▸ Exercise details:
Update the records below by changing every "pie" to "donut" and leaving everything else unchanged.

▸ Material to process:
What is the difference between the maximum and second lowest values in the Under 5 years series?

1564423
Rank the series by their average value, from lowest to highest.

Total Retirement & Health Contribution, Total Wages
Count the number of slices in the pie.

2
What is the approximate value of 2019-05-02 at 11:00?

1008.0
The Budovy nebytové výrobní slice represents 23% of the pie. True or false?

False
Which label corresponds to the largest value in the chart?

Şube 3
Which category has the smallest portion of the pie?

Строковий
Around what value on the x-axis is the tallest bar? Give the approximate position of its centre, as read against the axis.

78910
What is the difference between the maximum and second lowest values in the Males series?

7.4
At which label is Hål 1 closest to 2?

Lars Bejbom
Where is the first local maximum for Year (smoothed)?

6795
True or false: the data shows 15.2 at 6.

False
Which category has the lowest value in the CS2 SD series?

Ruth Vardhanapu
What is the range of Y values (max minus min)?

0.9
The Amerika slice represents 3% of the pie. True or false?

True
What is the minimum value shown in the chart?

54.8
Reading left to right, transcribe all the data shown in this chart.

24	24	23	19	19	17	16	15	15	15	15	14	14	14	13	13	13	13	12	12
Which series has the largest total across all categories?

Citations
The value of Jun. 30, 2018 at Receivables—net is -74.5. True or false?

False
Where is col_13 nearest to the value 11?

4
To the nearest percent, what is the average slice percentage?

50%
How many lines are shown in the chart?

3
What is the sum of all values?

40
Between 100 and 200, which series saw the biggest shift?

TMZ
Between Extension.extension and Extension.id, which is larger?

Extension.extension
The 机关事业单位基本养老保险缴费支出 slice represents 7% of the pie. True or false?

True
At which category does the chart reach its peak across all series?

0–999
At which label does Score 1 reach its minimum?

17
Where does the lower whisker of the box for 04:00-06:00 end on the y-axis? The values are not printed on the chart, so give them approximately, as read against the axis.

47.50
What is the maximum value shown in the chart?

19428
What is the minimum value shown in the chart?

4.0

▸ Answer section:
What is the difference between the maximum and second lowest values in the Under 5 years series?

1564423
Rank the series by their average value, from lowest to highest.

Total Retirement & Health Contribution, Total Wages
Count the number of slices in the donut.

2
What is the approximate value of 2019-05-02 at 11:00?

1008.0
The Budovy nebytové výrobní slice represents 23% of the donut. True or false?

False
Which label corresponds to the largest value in the chart?

Şube 3
Which category has the smallest portion of the donut?

Строковий
Around what value on the x-axis is the tallest bar? Give the approximate position of its centre, as read against the axis.

78910
What is the difference between the maximum and second lowest values in the Males series?

7.4
At which label is Hål 1 closest to 2?

Lars Bejbom
Where is the first local maximum for Year (smoothed)?

6795
True or false: the data shows 15.2 at 6.

False
Which category has the lowest value in the CS2 SD series?

Ruth Vardhanapu
What is the range of Y values (max minus min)?

0.9
The Amerika slice represents 3% of the donut. True or false?

True
What is the minimum value shown in the chart?

54.8
Reading left to right, transcribe all the data shown in this chart.

24	24	23	19	19	17	16	15	15	15	15	14	14	14	13	13	13	13	12	12
Which series has the largest total across all categories?

Citations
The value of Jun. 30, 2018 at Receivables—net is -74.5. True or false?

False
Where is col_13 nearest to the value 11?

4
To the nearest percent, what is the average slice percentage?

50%
How many lines are shown in the chart?

3
What is the sum of all values?

40
Between 100 and 200, which series saw the biggest shift?

TMZ
Between Extension.extension and Extension.id, which is larger?

Extension.extension
The 机关事业单位基本养老保险缴费支出 slice represents 7% of the donut. True or false?

True
At which category does the chart reach its peak across all series?

0–999
At which label does Score 1 reach its minimum?

17
Where does the lower whisker of the box for 04:00-06:00 end on the y-axis? The values are not printed on the chart, so give them approximately, as read against the axis.

47.50
What is the maximum value shown in the chart?

19428
What is the minimum value shown in the chart?

4.0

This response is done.